Tensions are also rising internally as one of Samsung Electronics Co., Ltd.'s two wings appears to be faltering. Analysts say that if the company accepts the semiconductor workforce's demand for a performance bonus system based on operating profit, friction and dissatisfaction between the semiconductor and non-semiconductor units will inevitably intensify.
■ The widening gap between Samsung's two wings
According to Samsung Electronics Co., Ltd.'s finalized first-quarter results released on the 30th, the DX Division posted sales of 52.7 trillion won and operating profit of 3 trillion won. Sales rose 2% from a year earlier, but operating profit plunged 36.1%. By contrast, the Device Solutions Division recorded sales of 81.7 trillion won and operating profit of 53.7 trillion won, up 225% and 4,727.2%, respectively, over the same period, showing that the gap between the two divisions has widened sharply. Just a year ago, the situation was the opposite. In the first quarter of last year, the DX Division posted operating profit of 4.7 trillion won, more than four times the Device Solutions Division's 1.1 trillion won. But with the industry rapidly reorganizing around artificial intelligence (AI) over the past year, the picture has completely reversed. In addition to weaker demand, higher raw material costs, including memory chips used in finished products, also hurt DX Division profitability.
The gap between the two divisions is expected to widen further for now. Kim Jae-jun, vice president of Samsung Electronics Co., Ltd.'s memory business, expressed confidence, saying that customers worried about supply shortages are already placing orders for next year's demand in advance. However, Kim Won-woo, an executive at the Visual Display Business Division (VD), said, "With raw material prices rising this year and the external business environment remaining uncertain, it is not easy to secure results and profitability."
Organizational changes aimed at improving the DX Division's fundamentals are also gaining pace. Following cuts to its Japan operations, Samsung Electronics Co., Ltd. has effectively halted sales of home appliances and TVs in China, further strengthening its strategy of "selection and concentration." It is also slimming down its organization by reassigning some VD Division staff to subsidiaries. There are also calls for new businesses, including humanoid robots, to deliver tangible results.
■ Labor tensions deepen amid a memory boom
The strong memory market is expected to continue for some time. In particular, as the AI market shifts from "training" to "inference," demand for general-purpose memory such as server DRAM is rising rapidly.
Samsung Electronics Co., Ltd. is also accelerating its monetization strategy for next-generation memory, including HBM. All of the HBM4 chips it shipped for the first time in the world in February were sold, and the company plans to significantly expand supply in the second half of the year. Vice President Kim said, "HBM4's differentiated performance has drawn concentrated customer demand, so all of the production volume we prepared has been sold," adding, "More than half of total HBM sales will come from HBM4 starting in the third quarter." Samsung Electronics Co., Ltd. is also speeding up preparations for related businesses by shipping samples of HBM4E, the next-generation product, in the second quarter.

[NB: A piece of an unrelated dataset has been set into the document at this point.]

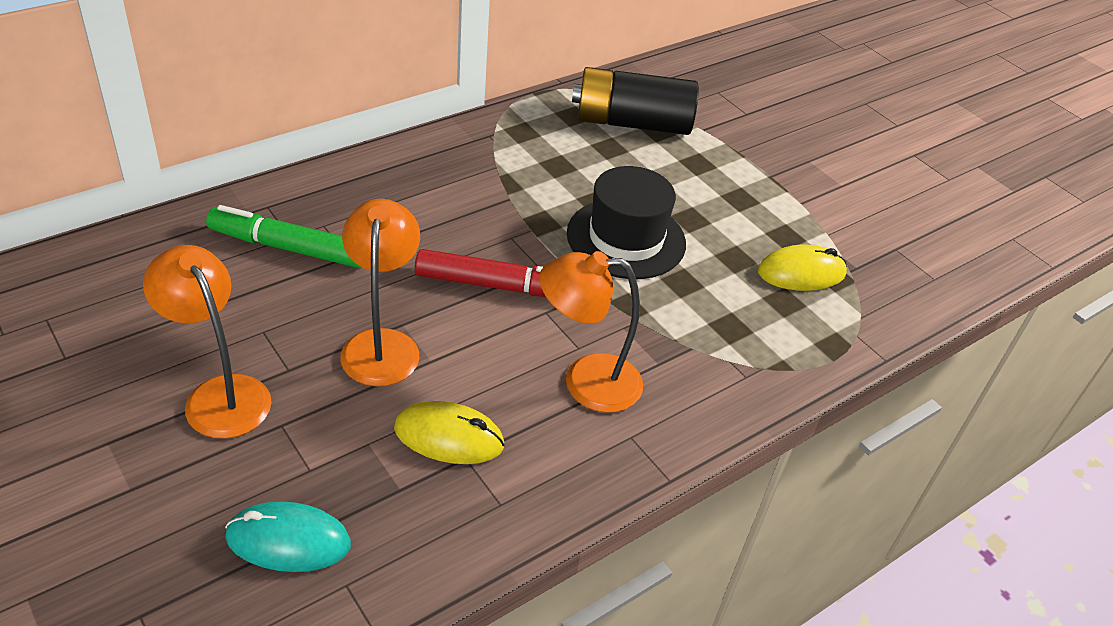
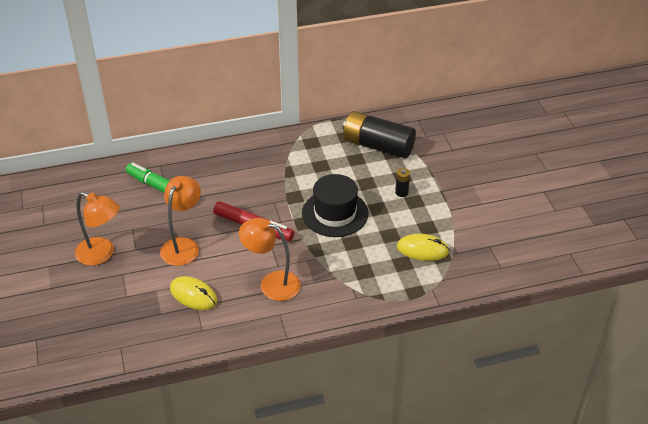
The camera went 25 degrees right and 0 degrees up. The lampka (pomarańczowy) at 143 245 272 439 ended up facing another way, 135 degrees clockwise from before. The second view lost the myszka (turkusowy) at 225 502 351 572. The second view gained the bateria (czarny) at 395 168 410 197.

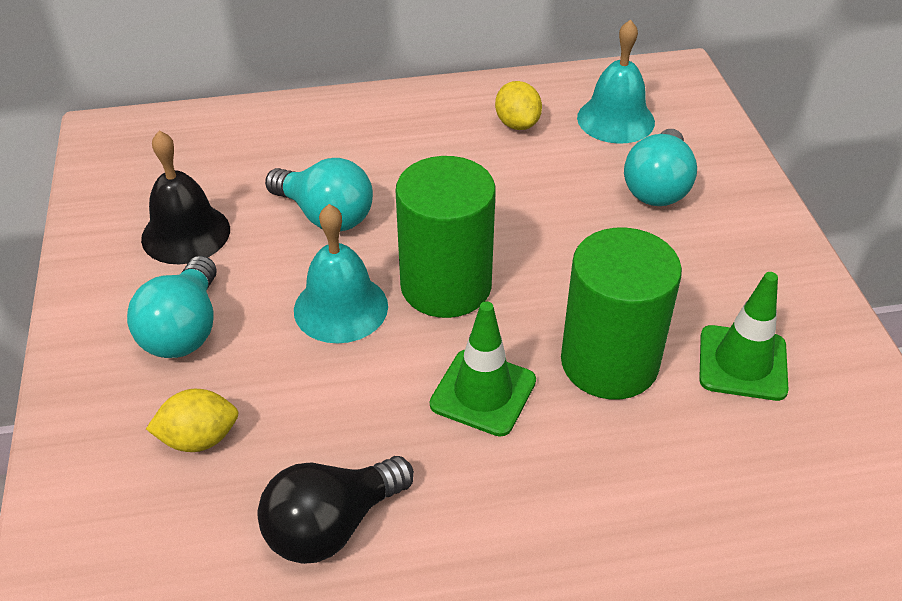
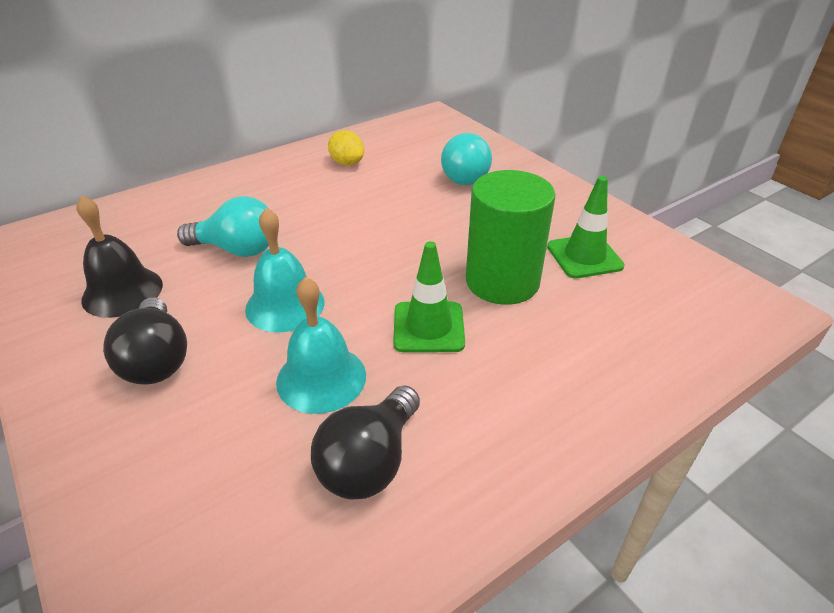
The camera went 25 degrees left and 5 degrees down. The dzwonek (turkusowy) ended up elsewhere, having gone from 577 19 655 144 to 276 277 366 414. The second view lost the walec (zielony) at 396 156 496 318. What was the żarówka (turkusowy) at 127 256 217 358 turned into the żarówka (czarny) at 103 297 187 385. The second view lost the cytryna (żółty) at 146 389 239 452.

The non-memory semiconductor segment, often described as Samsung Electronics Co., Ltd.'s weak spot, is also expected to have narrowed its losses. It posted an operating loss of more than 200 billion won in the first quarter of last year, but this year's deficit is projected to have shrunk to around 100 billion won. Kang Suk-chae, vice president in charge of Samsung Electronics Co., Ltd.'s foundry business, said, "Utilization at our advanced process lines has now reached the maximum level," and added, "We are in discussions with major clients on 2-nanometer cooperation, and we will secure concrete results in the near future."
As the gap between business divisions widens, conflict over the performance-based compensation system is also intensifying. The labor union is demanding that 15% of annual operating profit be distributed with weights applied by division and business unit. With the operating profit gap between the DS and DX divisions widening, there are concerns that if this demand is accepted, the difference in bonus payouts by division could become astronomical.